## INSTRUCTIONS FOR THE TASK
The pictures in the data below are to be omitted; all else must be duplicated exactly.

## COLLECTED MATERIAL
===
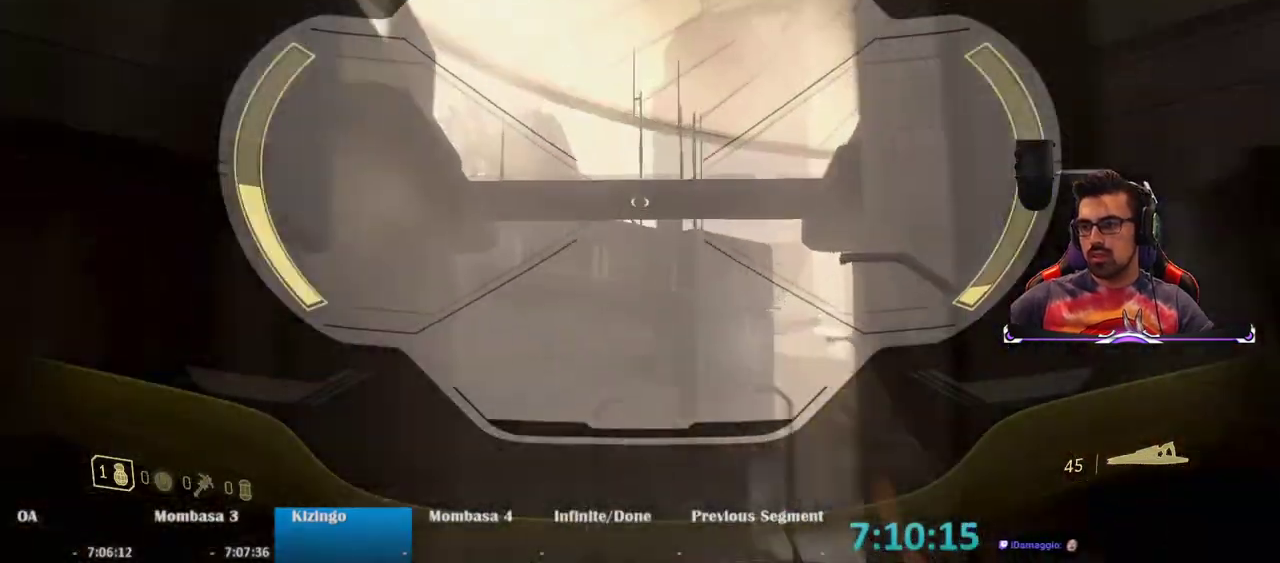
{"keys": [], "mouse": ["right"], "events": []}
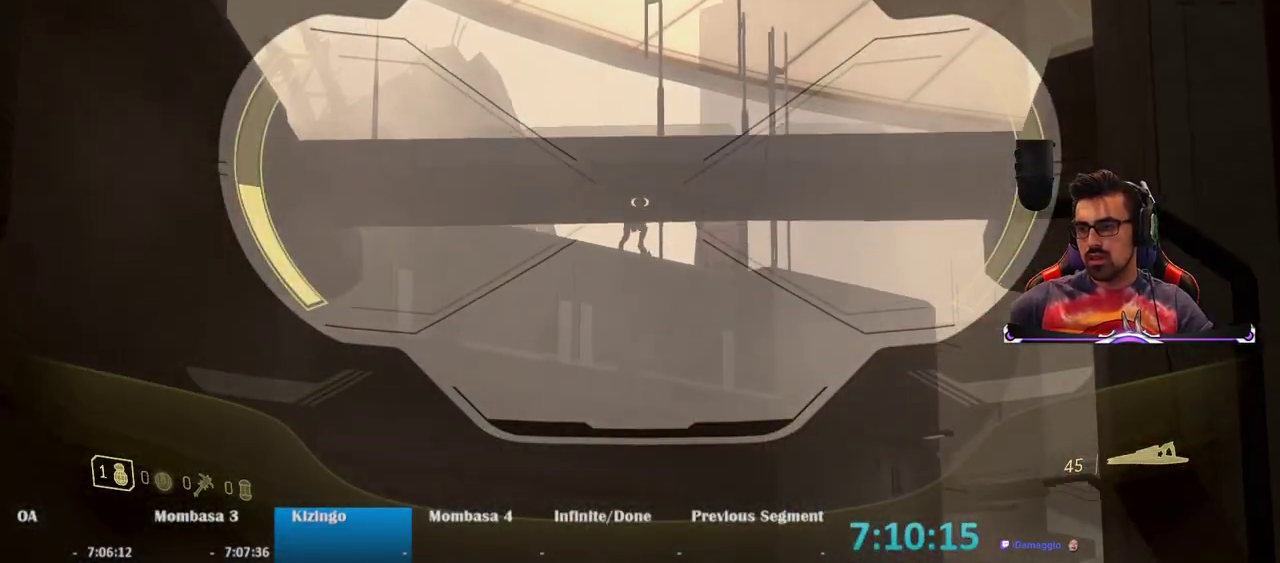
{"keys": [], "mouse": ["right"], "events": [[133, "mouse_left", "down"], [283, "mouse_left", "up"]]}
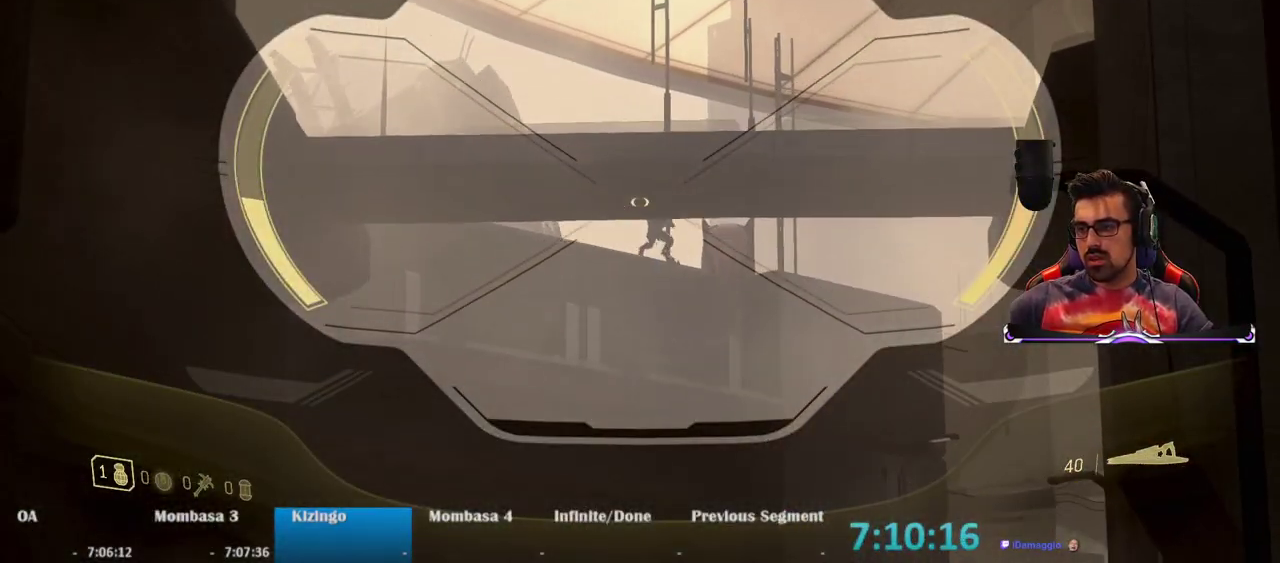
{"keys": [], "mouse": ["right"], "events": []}
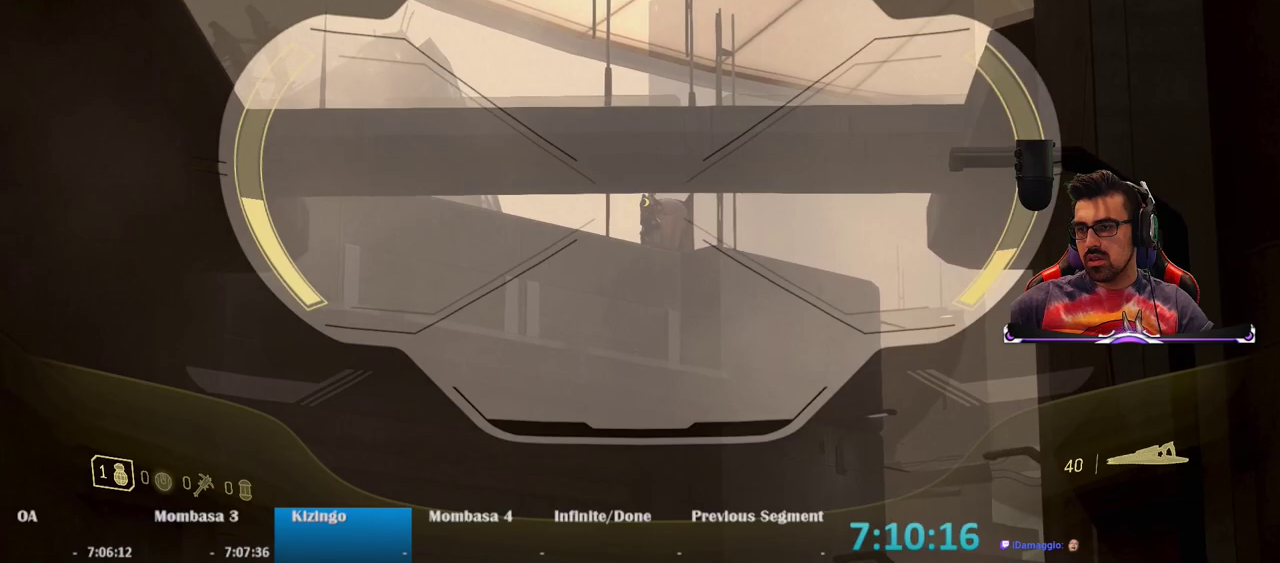
{"keys": [], "mouse": ["right"], "events": [[33, "mouse_left", "down"], [167, "mouse_left", "up"]]}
===
## RESPONSE BELOW
{"keys": [], "mouse": ["right"], "events": []}
{"keys": [], "mouse": ["right"], "events": [[133, "mouse_left", "down"], [283, "mouse_left", "up"]]}
{"keys": [], "mouse": ["right"], "events": []}
{"keys": [], "mouse": ["right"], "events": [[33, "mouse_left", "down"], [167, "mouse_left", "up"]]}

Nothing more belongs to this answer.